The ship’s third class is placed near the stern instead of within the narrow confines of the bow, and the sun deck is large enough to be used as an airplane landing field, measuring 300 feet in length and seventy-five feet in width. It is unobstructed by ship gear and offers sufficient room for almost any outdoor sport.

A winter garden in the first class is 112 feet long and thirty-nine feet wide. The grand foyer is ninety-five feet long and three stories high and from it, elevators will carry passengers to any one of the ship’s eleven decks. The theater seats 350 and can be used either for sound movies or regular plays. The swimming pool is 112 feet long and thirty feet wide, with a graduated depth. Diving and swimming contests can be held here without difficulty. In addition to eight private dining rooms, the first class dining salon is 300 feet long and three decks high, making it one of the largest dining rooms in the world, afloat or ashore.

With automatic alarms and fire-fighting equipment, the “Normandie” will carry a special squad of professional firemen. The security officer who commands the firemen, has nothing to do but maintain a constant vigil against fire. All walls and cabin partitions are rendered fire-resisting by a sheet of duralumin between layers of asbestos. Placed between the outside wall covering, this metal sheet and asbestos act as a fire wall. Each cabin has a fire detector which, when the temperature of the room reaches an abnormal degree, rings an alarm in the central fire station, and automatically closes all ventilators in that section of the ship. The electric circuit in most of the cabins is independent of the others; and in the ceiling of each cabin is a hole, accessible to firemen in emergency. If the power fails, the passengers will see their way with the aid of phosphorescent signs. Several radio transmitters operate independently of the ship’s power plant.

The amazing thing about this vessel is that so few men are required to operate it. Actually, only 400 men are needed to keep er running continuously. The other members of the crew are for the service of passengers. But if human hands were re-quired to do the work performed by the instruments on the captain’s bridge, a small army would have to be enlisted. The bridge has telegraph and telephone equipment, gyroscopic compass repeaters for the watch officers and helmsman, an automatic gyro-pilot, which keeps the ship on her charted course, and hydraulic telemotor apparatus.

**Recorded information:**
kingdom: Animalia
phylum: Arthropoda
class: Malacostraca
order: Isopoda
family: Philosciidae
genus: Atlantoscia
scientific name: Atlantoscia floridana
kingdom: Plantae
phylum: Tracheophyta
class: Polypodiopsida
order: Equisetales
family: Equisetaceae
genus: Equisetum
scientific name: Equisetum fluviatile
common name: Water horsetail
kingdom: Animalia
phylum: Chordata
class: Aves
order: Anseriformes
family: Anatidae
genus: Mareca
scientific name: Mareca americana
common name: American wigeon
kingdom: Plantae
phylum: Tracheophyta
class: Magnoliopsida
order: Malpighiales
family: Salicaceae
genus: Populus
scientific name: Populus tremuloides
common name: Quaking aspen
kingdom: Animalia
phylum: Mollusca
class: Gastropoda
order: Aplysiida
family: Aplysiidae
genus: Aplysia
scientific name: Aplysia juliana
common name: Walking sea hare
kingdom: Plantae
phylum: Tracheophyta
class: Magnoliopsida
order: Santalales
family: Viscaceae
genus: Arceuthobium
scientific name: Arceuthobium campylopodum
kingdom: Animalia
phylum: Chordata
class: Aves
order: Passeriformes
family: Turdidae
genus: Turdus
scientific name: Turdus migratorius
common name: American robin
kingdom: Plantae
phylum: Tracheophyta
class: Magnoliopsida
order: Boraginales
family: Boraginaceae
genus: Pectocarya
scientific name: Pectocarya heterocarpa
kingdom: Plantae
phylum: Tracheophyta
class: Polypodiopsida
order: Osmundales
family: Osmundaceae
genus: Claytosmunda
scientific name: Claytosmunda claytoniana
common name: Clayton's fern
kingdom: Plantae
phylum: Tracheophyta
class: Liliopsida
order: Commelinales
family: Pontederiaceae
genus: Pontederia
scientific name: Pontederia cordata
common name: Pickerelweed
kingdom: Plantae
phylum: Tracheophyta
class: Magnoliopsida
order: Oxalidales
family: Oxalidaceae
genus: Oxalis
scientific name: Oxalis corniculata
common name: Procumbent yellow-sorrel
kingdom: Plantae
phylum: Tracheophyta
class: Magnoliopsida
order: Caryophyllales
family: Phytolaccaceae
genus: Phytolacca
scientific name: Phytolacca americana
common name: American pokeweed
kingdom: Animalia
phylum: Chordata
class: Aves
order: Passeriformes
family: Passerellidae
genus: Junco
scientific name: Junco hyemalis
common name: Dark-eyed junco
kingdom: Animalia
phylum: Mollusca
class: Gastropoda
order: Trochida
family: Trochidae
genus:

**Required work:** Could you continue the passage about the ship "Normandie" after its last sentence, the one on the captain's bridge equipment?

**Answer section:**
In the chart room are the sonic depth finder, speed-indicator logs, radio-direction finder, indicator for the closing of bulkheads, indicator for the closing of portholes, and numerous other devices. All these constitute the “brains” of the “Normandie.” The officers and crew merely direct the brains.

Squeaking and creaking have been virtually banished by the use of fireproof flannel between uprights and in the partitions. The flannel not only eliminates squeaks, but insulates cabins against noise.

In terms of food, the “Normandie” will be a connoisseur’s delight. The ship’s galley has facilities for feeding an army. All cooking will be done by electricity. The range weighs twenty tons, which includes eight tons of sheet iron and five tons of insulating brick. The thirty roasting ovens can handle 768 chickens at one time.

When she comes across the ocean on her maiden trip, the “Normandie’s” funnels will discharge 150 tons of smoke! But thanks to wind-tunnel tests and careful designing, this smoke will be wafted into the air and not into the faces of passengers.

  1. Rick Auricchio says: June 3, 20089:39 am

    “I don’t care how many tons it is, buddy…get that ship outa here!”

  2. Benzene says: June 3, 200812:06 pm

    Oh, it was got all right. The Navy took the Normandie right after WWII started and tried to turn it into a warship. It caught fire while it was being refitted and capsized from the sheer amount of water needed to put the fire out. It was so beat up after that, they ended up having to scrap it.

  3. Torgo says: June 3, 20086:03 pm

    Ah, the Normandie. She lived fast and died young. A beautiful casualty of the War.